WORK ITEM:
Find every line below with the string "Students" and pick it out.

Start of SOURCE DATA

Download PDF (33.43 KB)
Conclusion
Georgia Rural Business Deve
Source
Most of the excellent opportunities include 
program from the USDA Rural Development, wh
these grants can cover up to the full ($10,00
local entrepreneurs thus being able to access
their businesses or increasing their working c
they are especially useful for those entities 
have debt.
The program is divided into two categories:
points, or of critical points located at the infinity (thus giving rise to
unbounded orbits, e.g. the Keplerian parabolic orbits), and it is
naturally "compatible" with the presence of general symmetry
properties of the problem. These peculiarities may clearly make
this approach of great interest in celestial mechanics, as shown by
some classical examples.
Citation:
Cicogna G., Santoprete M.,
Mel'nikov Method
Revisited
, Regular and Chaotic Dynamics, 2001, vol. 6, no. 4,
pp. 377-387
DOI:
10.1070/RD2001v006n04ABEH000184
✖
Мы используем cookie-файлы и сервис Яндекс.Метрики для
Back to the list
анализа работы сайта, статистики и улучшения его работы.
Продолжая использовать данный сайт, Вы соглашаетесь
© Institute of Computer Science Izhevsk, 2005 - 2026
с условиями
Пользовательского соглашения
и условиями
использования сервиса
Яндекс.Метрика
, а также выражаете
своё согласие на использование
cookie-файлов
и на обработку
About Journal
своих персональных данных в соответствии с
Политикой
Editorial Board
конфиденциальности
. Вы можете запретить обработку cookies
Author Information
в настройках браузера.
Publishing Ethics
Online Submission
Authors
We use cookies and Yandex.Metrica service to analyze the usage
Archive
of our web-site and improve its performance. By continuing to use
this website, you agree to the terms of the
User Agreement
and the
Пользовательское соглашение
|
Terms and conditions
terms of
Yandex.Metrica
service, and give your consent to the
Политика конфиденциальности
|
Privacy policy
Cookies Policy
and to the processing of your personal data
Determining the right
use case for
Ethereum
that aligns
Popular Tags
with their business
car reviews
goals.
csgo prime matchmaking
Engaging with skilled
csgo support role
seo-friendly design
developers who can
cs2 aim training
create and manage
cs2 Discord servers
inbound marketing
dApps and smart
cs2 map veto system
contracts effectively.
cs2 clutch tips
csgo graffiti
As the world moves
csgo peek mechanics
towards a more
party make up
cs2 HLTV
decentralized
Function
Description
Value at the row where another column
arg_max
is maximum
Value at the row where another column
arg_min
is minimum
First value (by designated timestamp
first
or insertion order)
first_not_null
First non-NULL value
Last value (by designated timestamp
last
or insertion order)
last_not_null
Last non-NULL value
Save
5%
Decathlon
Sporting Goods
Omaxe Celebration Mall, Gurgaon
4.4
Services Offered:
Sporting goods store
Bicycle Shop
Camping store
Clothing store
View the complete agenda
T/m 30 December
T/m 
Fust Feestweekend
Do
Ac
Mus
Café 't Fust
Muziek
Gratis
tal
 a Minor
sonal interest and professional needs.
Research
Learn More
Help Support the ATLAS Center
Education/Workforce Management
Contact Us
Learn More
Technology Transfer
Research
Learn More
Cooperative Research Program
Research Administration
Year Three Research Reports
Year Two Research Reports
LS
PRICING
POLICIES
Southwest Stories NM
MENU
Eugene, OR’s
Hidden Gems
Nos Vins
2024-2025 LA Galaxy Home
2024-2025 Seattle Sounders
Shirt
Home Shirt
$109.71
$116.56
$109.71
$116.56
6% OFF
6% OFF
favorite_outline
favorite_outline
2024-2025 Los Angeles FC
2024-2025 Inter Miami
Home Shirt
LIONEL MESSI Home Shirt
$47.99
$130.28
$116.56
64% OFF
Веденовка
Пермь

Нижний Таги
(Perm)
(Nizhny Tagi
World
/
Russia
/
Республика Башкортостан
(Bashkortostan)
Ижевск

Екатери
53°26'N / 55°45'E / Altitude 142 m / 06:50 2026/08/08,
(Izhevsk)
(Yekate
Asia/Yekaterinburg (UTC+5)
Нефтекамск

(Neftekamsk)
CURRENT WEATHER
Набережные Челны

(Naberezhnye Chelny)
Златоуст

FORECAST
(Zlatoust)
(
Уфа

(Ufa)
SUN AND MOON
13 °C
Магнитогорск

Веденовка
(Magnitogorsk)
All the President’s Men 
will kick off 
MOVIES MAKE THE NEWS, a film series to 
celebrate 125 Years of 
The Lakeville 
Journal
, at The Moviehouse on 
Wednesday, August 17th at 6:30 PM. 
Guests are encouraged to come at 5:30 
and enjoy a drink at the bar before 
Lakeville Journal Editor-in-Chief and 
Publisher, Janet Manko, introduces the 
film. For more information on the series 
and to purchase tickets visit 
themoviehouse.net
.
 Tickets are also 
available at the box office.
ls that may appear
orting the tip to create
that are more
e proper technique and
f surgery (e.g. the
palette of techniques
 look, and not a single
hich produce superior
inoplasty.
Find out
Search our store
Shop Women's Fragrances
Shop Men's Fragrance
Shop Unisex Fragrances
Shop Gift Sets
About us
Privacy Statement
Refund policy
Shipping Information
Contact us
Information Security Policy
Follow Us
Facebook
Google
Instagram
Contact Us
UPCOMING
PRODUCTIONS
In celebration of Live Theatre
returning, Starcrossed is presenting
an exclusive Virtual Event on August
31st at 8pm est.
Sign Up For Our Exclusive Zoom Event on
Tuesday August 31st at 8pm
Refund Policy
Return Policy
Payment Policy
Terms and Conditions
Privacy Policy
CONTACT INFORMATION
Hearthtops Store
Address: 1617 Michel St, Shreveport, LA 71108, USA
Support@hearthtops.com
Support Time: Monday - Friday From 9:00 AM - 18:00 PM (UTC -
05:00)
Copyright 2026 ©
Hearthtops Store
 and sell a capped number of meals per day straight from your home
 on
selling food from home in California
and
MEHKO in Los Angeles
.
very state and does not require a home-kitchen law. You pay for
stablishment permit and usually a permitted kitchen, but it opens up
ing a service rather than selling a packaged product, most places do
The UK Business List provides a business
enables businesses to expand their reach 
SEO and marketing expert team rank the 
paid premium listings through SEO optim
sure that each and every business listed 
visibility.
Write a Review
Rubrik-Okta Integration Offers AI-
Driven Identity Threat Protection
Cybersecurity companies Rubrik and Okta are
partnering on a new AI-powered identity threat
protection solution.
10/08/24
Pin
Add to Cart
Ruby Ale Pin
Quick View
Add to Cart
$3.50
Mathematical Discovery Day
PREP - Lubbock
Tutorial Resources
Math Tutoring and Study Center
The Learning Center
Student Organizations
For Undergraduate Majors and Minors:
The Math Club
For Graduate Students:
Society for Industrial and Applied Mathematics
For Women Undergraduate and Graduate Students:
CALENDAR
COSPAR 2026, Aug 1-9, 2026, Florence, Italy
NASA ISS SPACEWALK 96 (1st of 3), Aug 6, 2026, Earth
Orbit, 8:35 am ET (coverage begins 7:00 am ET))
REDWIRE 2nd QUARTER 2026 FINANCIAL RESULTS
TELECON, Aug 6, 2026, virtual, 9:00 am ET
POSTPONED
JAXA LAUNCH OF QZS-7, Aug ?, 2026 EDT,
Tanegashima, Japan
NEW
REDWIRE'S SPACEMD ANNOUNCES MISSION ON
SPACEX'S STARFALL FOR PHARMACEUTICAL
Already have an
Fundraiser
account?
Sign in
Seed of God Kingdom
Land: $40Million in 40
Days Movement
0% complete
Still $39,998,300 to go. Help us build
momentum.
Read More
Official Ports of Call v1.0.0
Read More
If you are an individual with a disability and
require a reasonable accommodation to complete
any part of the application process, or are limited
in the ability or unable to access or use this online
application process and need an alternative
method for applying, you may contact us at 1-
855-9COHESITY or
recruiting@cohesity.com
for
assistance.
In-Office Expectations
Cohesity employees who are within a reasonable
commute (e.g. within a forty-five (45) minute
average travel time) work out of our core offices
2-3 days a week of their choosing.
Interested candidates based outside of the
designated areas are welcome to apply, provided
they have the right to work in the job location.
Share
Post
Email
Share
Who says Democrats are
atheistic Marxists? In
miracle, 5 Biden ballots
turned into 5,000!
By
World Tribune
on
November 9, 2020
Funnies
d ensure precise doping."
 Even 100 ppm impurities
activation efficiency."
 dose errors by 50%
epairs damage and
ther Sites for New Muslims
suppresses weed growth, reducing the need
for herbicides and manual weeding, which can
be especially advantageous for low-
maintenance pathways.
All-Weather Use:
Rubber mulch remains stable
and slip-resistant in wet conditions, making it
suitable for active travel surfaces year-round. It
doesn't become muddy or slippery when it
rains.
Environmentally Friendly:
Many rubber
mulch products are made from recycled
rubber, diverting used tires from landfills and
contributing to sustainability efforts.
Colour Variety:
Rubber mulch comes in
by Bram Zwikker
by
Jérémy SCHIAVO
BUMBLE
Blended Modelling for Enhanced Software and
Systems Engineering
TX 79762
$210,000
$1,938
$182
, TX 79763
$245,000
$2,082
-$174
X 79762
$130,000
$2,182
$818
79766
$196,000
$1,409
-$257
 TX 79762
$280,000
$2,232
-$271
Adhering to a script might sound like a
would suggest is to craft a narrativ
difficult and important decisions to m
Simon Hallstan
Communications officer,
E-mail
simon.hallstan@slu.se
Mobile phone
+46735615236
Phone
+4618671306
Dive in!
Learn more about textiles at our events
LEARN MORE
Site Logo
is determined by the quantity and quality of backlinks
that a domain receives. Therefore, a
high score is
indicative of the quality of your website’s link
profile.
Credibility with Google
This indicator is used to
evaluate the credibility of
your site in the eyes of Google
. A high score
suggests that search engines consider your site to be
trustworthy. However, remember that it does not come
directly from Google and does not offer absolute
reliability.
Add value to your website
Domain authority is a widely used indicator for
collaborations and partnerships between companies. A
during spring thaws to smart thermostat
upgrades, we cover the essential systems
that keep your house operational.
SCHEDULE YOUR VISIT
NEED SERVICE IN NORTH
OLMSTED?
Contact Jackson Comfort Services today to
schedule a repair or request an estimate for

End of SOURCE DATA

WRITTEN RESPONSE:
For Graduate Students:
For Women Undergraduate and Graduate Students:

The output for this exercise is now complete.